An open-source AI assistant has exploded across developer communities in recent weeks, racking up over 10,200 GitHub stars and 8,900 Discord members since its January release.
Clawdbot promises what Siri never delivered: an AI that actually does things. Alex Finn, CEO of CreatorBuddy, texted his Clawdbot, Henry, to make a restaurant reservation.
"When the OpenTable res didn't work, it used its ElevenLabs skill to call the restaurant and complete the reservation," Finn wrote on X. "AGI is here, and 99% of people have no clue."
Clawdbot stands out for keeping user context on-device, being open source and shipping at an unusually fast pace, developer Dan Peguine wrote on X on Saturday.
It also works across major messaging platforms and offers persistent memory with proactive background tasks that go well beyond a typical personal assistant, he added. Plus, it’s pretty easy for everyday users to install.
Clawdbot uses the Model Context Protocol to connect AI models like Claude or GPT with real-world actions without human intervention.
The system can run locally on just about any hardware and connects through messaging apps you already use—WhatsApp, Telegram, Discord, Slack, Signal, iMessage.
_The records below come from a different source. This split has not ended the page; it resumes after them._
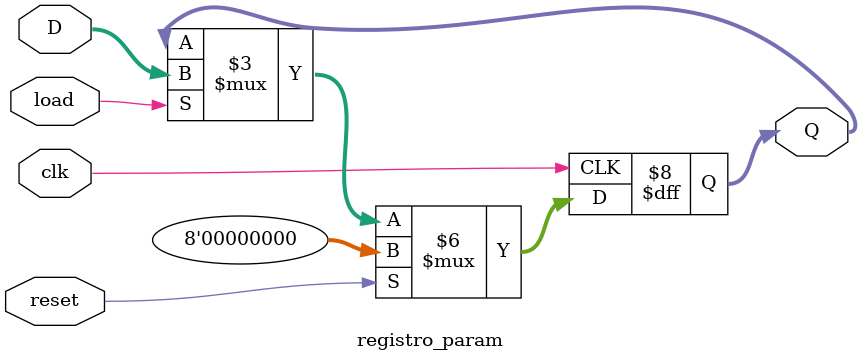
<source format=sv>
`timescale 1ns / 1ps


module registro_param #(parameter N = 8)(
    input logic clk, reset, load,
    input logic [N-1 :0] D,
    output logic [N-1 :0] Q
    );
    
    always_ff@(posedge clk)
        if (reset)
            begin
                Q <= 'b0;
            end
        else if (load)
            Q <= D;   
        else 
            Q <= Q;   
endmodule

</source>
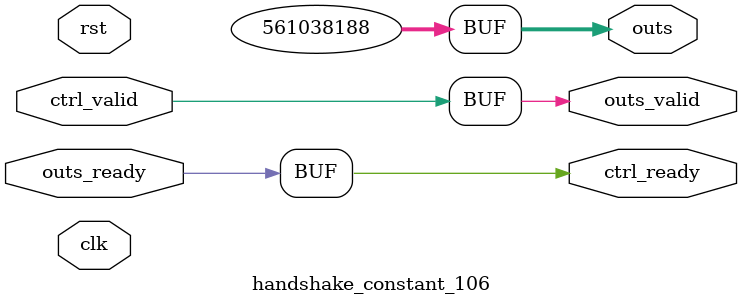
<source format=v>
`timescale 1ns / 1ps
module handshake_constant_106 #(
  parameter DATA_WIDTH = 32  // Default set to 32 bits
) (
  input                       clk,
  input                       rst,
  // Input Channel
  input                       ctrl_valid,
  output                      ctrl_ready,
  // Output Channel
  output [DATA_WIDTH - 1 : 0] outs,
  output                      outs_valid,
  input                       outs_ready
);
  assign outs       = 31'b0100001011100001100001101101100;
  assign outs_valid = ctrl_valid;
  assign ctrl_ready = outs_ready;

endmodule

</source>
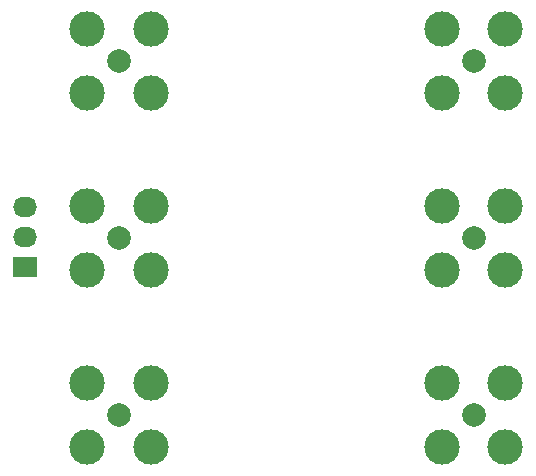
<source format=gbs>
G04 #@! TF.FileFunction,Soldermask,Bot*
%FSLAX46Y46*%
G04 Gerber Fmt 4.6, Leading zero omitted, Abs format (unit mm)*
G04 Created by KiCad (PCBNEW (2014-11-17 BZR 5289)-product) date Sat 29 Aug 2015 09:05:05 PM EDT*
%MOMM*%
G01*
G04 APERTURE LIST*
%ADD10C,0.100000*%
%ADD11C,1.998980*%
%ADD12C,3.000000*%
%ADD13R,2.032000X1.727200*%
%ADD14O,2.032000X1.727200*%
G04 APERTURE END LIST*
D10*
D11*
X153000000Y-119000000D03*
D12*
X150299980Y-116299980D03*
X150299980Y-121700020D03*
X155700020Y-121700020D03*
X155700020Y-116299980D03*
D11*
X153000000Y-89000000D03*
D12*
X150299980Y-86299980D03*
X150299980Y-91700020D03*
X155700020Y-91700020D03*
X155700020Y-86299980D03*
D11*
X153000000Y-104000000D03*
D12*
X150299980Y-101299980D03*
X150299980Y-106700020D03*
X155700020Y-106700020D03*
X155700020Y-101299980D03*
D11*
X183000000Y-89000000D03*
D12*
X185700020Y-91700020D03*
X185700020Y-86299980D03*
X180299980Y-86299980D03*
X180299980Y-91700020D03*
D11*
X183000000Y-119000000D03*
D12*
X185700020Y-121700020D03*
X185700020Y-116299980D03*
X180299980Y-116299980D03*
X180299980Y-121700020D03*
D11*
X183000000Y-104000000D03*
D12*
X185700020Y-106700020D03*
X185700020Y-101299980D03*
X180299980Y-101299980D03*
X180299980Y-106700020D03*
D13*
X145000000Y-106500000D03*
D14*
X145000000Y-103960000D03*
X145000000Y-101420000D03*
M02*

</source>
It can execute terminal commands, control browsers, manage files, and make phone calls.
From investment advice to OnlyFans account management, anything seems to be possible as long as you have the creativity to build it, the resources to pay for the tokens, and the balls to afford the consequences when things go sideways.
Unfettered access
Still, Clawdbot is raising concerns among those in the security community who have discovered a problem.
AI researcher Luis Catacora ran a Shodan scan and found an issue: "Clawdbot gateways are exposed right now with zero auth (they just connect to your IP and are in)... That means shell access, browser automation, API keys. All wide open for someone to have full control of your device."
In effect, powerful systems placed in inexperienced hands have left many machines exposed.
The remedy is relatively straightforward: change a gateway binding from a public setting to a local one, then restart. The step is not intuitive, and the default configuration has left many users vulnerable to remote attacks.
The recommended response is to immediately restrict network access, add proper authentication and encryption, rotate potentially compromised keys, and implement rate limits, logging, and alerting to reduce the risk of abuse.
The system’s heavy token usage has surprised users, prompting developers to recommend lower-cost models or local deployments to manage consumption.
Federico Viticci at MacStories burned through 180 million tokens in his first week. On Hacker News, one developer reported spending $300 in two days on what they considered "basic tasks."
Clawdbot is the creation of Peter Steinberger, founder of PSPDFKit (now called Nutrient), who came out of retirement to build what he calls a "24/7 personal assistant."
For now, given the costs, it is recommended to be careful about what you ask your assistant to do.
The project documentation includes a security guide and diagnostic commands to check for misconfigurations. The community is shipping fixes at a rapid pace at roughly 30 pull requests daily, but adoption of security safeguards still lags behind installation rates.